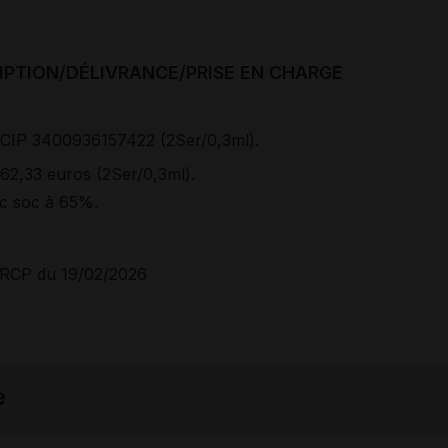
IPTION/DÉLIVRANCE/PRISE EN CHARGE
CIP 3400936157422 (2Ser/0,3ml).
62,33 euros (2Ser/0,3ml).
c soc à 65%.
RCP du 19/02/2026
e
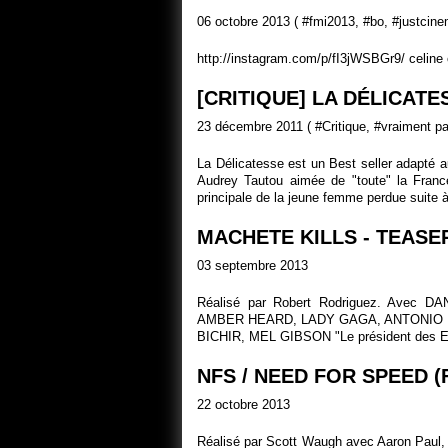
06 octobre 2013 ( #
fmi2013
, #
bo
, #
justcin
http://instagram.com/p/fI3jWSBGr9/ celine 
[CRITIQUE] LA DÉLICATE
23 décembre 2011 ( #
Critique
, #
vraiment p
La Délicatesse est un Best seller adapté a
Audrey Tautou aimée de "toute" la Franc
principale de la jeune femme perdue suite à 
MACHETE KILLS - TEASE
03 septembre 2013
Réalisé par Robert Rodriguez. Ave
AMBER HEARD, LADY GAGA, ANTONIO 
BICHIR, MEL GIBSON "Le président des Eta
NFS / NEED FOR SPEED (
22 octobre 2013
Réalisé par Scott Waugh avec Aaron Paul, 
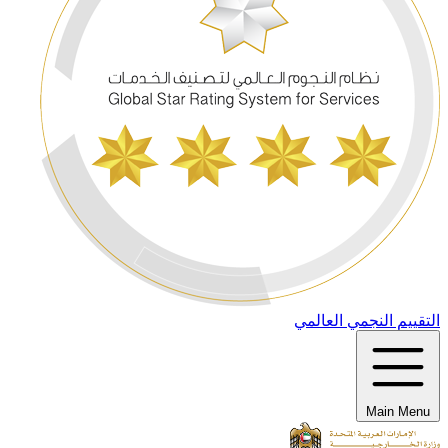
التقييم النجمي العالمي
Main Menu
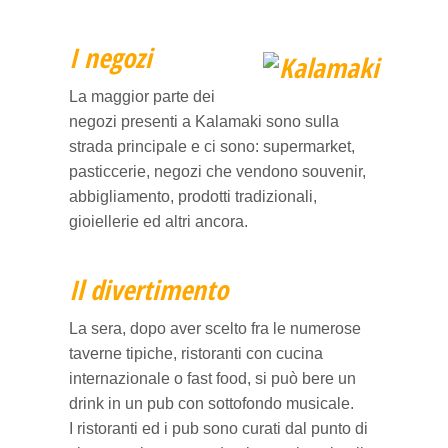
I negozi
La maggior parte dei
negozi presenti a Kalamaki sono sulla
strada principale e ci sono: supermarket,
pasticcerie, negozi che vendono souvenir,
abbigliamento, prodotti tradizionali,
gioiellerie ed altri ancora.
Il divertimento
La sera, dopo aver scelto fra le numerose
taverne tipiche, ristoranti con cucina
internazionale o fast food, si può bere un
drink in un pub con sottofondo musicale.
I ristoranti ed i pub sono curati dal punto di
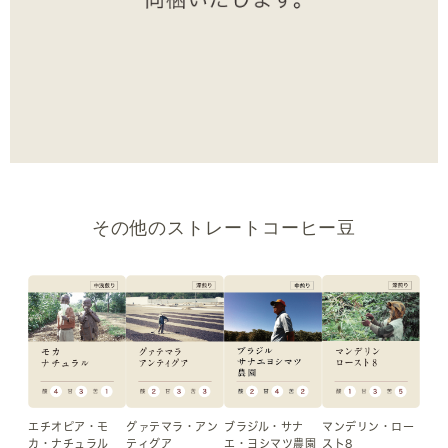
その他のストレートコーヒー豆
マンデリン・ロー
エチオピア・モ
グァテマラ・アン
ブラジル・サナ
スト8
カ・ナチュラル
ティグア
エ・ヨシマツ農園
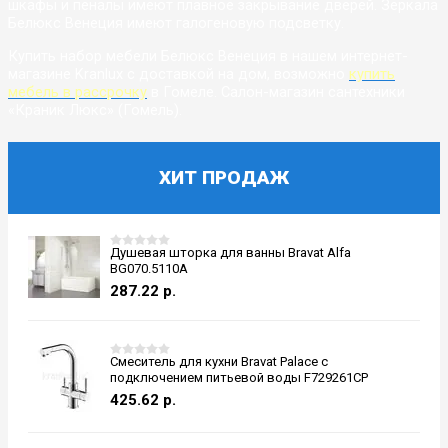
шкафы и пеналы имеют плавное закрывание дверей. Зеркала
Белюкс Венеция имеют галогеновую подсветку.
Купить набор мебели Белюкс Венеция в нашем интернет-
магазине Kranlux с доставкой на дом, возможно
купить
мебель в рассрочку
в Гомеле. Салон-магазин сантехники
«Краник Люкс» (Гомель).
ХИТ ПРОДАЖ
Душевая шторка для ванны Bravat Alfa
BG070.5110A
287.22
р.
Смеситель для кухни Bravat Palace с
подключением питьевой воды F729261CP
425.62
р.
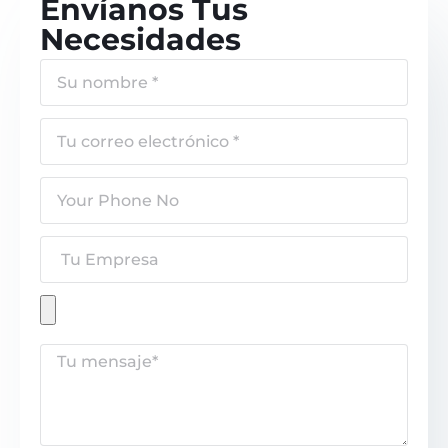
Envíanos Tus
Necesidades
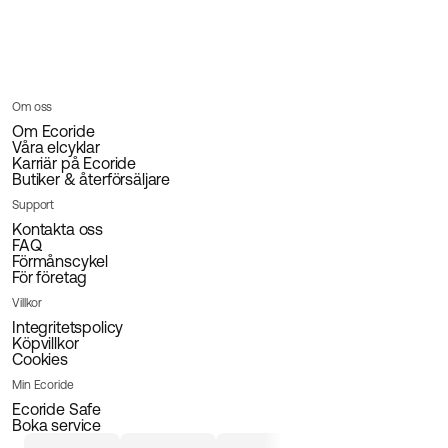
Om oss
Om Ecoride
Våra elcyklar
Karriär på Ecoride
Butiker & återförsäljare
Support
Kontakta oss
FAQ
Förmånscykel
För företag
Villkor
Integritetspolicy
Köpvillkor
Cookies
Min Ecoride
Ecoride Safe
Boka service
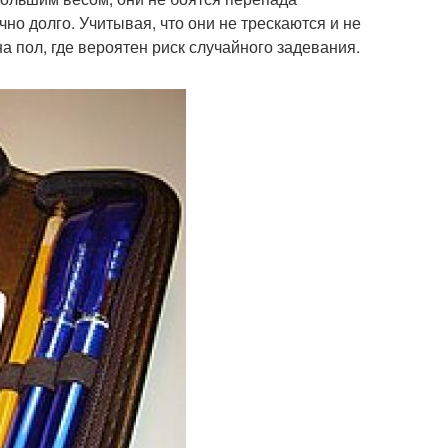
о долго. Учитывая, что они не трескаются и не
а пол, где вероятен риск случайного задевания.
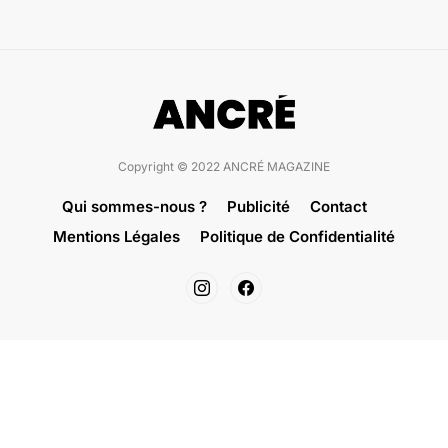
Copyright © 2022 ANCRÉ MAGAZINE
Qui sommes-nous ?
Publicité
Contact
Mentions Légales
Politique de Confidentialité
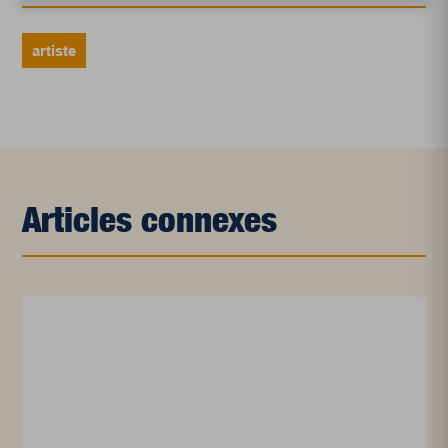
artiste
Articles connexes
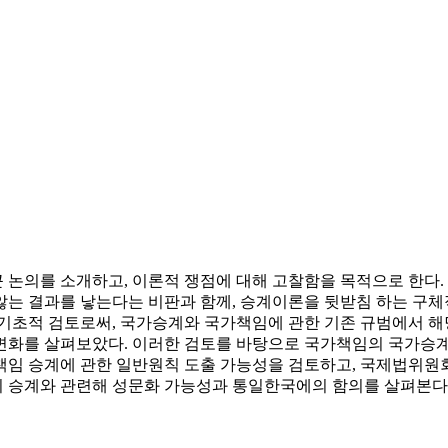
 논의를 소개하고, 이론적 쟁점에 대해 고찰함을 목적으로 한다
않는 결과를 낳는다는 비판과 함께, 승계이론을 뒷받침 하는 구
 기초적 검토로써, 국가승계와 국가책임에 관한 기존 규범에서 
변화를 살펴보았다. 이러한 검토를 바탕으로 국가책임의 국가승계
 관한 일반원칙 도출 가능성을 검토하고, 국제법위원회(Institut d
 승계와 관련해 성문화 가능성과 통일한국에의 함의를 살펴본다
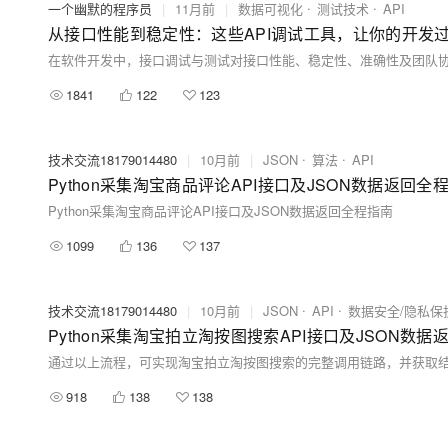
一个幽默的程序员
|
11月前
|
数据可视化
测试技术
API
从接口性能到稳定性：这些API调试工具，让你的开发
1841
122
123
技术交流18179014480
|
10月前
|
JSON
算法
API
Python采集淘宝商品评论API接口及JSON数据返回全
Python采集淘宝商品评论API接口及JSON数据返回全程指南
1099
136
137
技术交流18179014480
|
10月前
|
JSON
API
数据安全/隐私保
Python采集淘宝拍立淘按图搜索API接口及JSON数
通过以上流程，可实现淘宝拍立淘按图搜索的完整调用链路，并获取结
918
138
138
* * * *
What to do - Every line of the data above that includes "Ecoride" should be listed.

Answer to this problem -
Om Ecoride
Karriär på Ecoride
Min Ecoride
Ecoride Safe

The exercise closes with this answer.